• **Görev maddesi 1**
Aşağıdaki kayıtlarda bulunan bütün satırları aynen yazın. Görselleri yanıtın dışında bırakın.

• **Alıntı**
::::::

19 Mayıs 2019 Pazar

Bilimsel birikimimiz pamuk ipliğine mi bağlı? (Herkese Bilim Teknoloji Dergisi, Sayı: 160)





Bilimsel birikimimiz pamuk ipliğine mi bağlı?

Gözlerimiz hep ufukta ama bir sonraki yeni ve önemli fikrin ne olacağını tahmin etmekte pek başarılı sayılmayız. 19. yüzyılda güneşin gücü patlama mı yoksa yerçekiminden mi geliyor diye tartışırken, nükleer füzyon aklımıza bile gelmedi. 20. yüzyılda da evrenin kaderini tartışırken hızlanarak yok olacağını hayal bile edemedik.

Öte yandan bilimsel devrim diye bir şey var  ve bu devrimler ortaya çıktığında birçok şeyi, hatta belki de her şeyi yeniden sorgulamamıza sebep oluyor. Bilgimizde asla sorgulamadığımız bazı temel unsurlar var, ama belki de bunları da sorgulasak iyi ederiz. O nedenle, sorulması gereken soru şu: kendimize inşa ettiğimiz bilim kulesine ne kadar güveniyoruz? Çok. Ne zamanki bilgimize aykırı düşen tek bir kuvvetli sonuç ortaya çıkacak, işte o zaman bu güvenimiz sarsılacak. Birkaç yıl öncesinin ışıktan hızlı nötrinolar iddiası doğru çıksaydı, görelilik ve evrenin hız sınırı ile ilgili bildiğimizi sandığımız her şeyi tekrar değerlendirmek zorunda kalacaktık. Eğer EMdrive ya da başka bir sonsuz hareket motoru gerçek çıksaydı, klasik mekanik ve momentumun korunması kanunu ile bildiğimiz her şeyi yeniden sorgulamamız gerekecekti. Bu sonuçlar yeterli olmamış olsa da (nötrinolarda deneysel bir hata ortaya çıktı, EMdrive ise doğrulanamadı) bir gün böyle bir sonuçla karşılaşma ihtimalimiz çok yüksek. İşte bu yol ayrımına geldiğimizde bilimsel gerçeğe erişmeye gerçekten niyetli olup olmadığımız ortaya çıkacak

Bilim şunların her ikisidir:
1- Evreni gözlemlerken, ölçerken ve üzerinde deney yaparken öğrendiğimiz tüm bilgiler.

::::::

Saklanan veri kayıtları
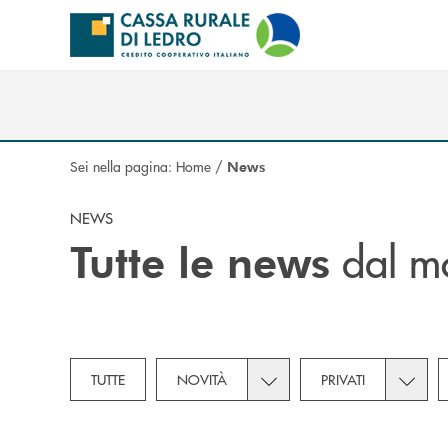
Salta al contenuto principale
Sei nella pagina:
Home
/
News
NEWS
dal mo
Tutte le news
Toggle subcategories dropd
Toggle 
TUTTE
NOVITÀ
PRIVATI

::::::

• **Görev maddesi 2**
Yukarıdaki alıntının tamamını hiçbir değişiklik yapmadan yeniden verin.

• **Nihai yanıt 1**
Salta al contenuto principale
Sei nella pagina:
Home
/
News
NEWS
dal mo
Tutte le news
Toggle subcategories dropd
Toggle 
TUTTE
NOVITÀ
PRIVATI

• **Nihai yanıt 2**
19 Mayıs 2019 Pazar

Bilimsel birikimimiz pamuk ipliğine mi bağlı? (Herkese Bilim Teknoloji Dergisi, Sayı: 160)





Bilimsel birikimimiz pamuk ipliğine mi bağlı?

Gözlerimiz hep ufukta ama bir sonraki yeni ve önemli fikrin ne olacağını tahmin etmekte pek başarılı sayılmayız. 19. yüzyılda güneşin gücü patlama mı yoksa yerçekiminden mi geliyor diye tartışırken, nükleer füzyon aklımıza bile gelmedi. 20. yüzyılda da evrenin kaderini tartışırken hızlanarak yok olacağını hayal bile edemedik.

Öte yandan bilimsel devrim diye bir şey var  ve bu devrimler ortaya çıktığında birçok şeyi, hatta belki de her şeyi yeniden sorgulamamıza sebep oluyor. Bilgimizde asla sorgulamadığımız bazı temel unsurlar var, ama belki de bunları da sorgulasak iyi ederiz. O nedenle, sorulması gereken soru şu: kendimize inşa ettiğimiz bilim kulesine ne kadar güveniyoruz? Çok. Ne zamanki bilgimize aykırı düşen tek bir kuvvetli sonuç ortaya çıkacak, işte o zaman bu güvenimiz sarsılacak. Birkaç yıl öncesinin ışıktan hızlı nötrinolar iddiası doğru çıksaydı, görelilik ve evrenin hız sınırı ile ilgili bildiğimizi sandığımız her şeyi tekrar değerlendirmek zorunda kalacaktık. Eğer EMdrive ya da başka bir sonsuz hareket motoru gerçek çıksaydı, klasik mekanik ve momentumun korunması kanunu ile bildiğimiz her şeyi yeniden sorgulamamız gerekecekti. Bu sonuçlar yeterli olmamış olsa da (nötrinolarda deneysel bir hata ortaya çıktı, EMdrive ise doğrulanamadı) bir gün böyle bir sonuçla karşılaşma ihtimalimiz çok yüksek. İşte bu yol ayrımına geldiğimizde bilimsel gerçeğe erişmeye gerçekten niyetli olup olmadığımız ortaya çıkacak

Bilim şunların her ikisidir:
1- Evreni gözlemlerken, ölçerken ve üzerinde deney yaparken öğrendiğimiz tüm bilgiler.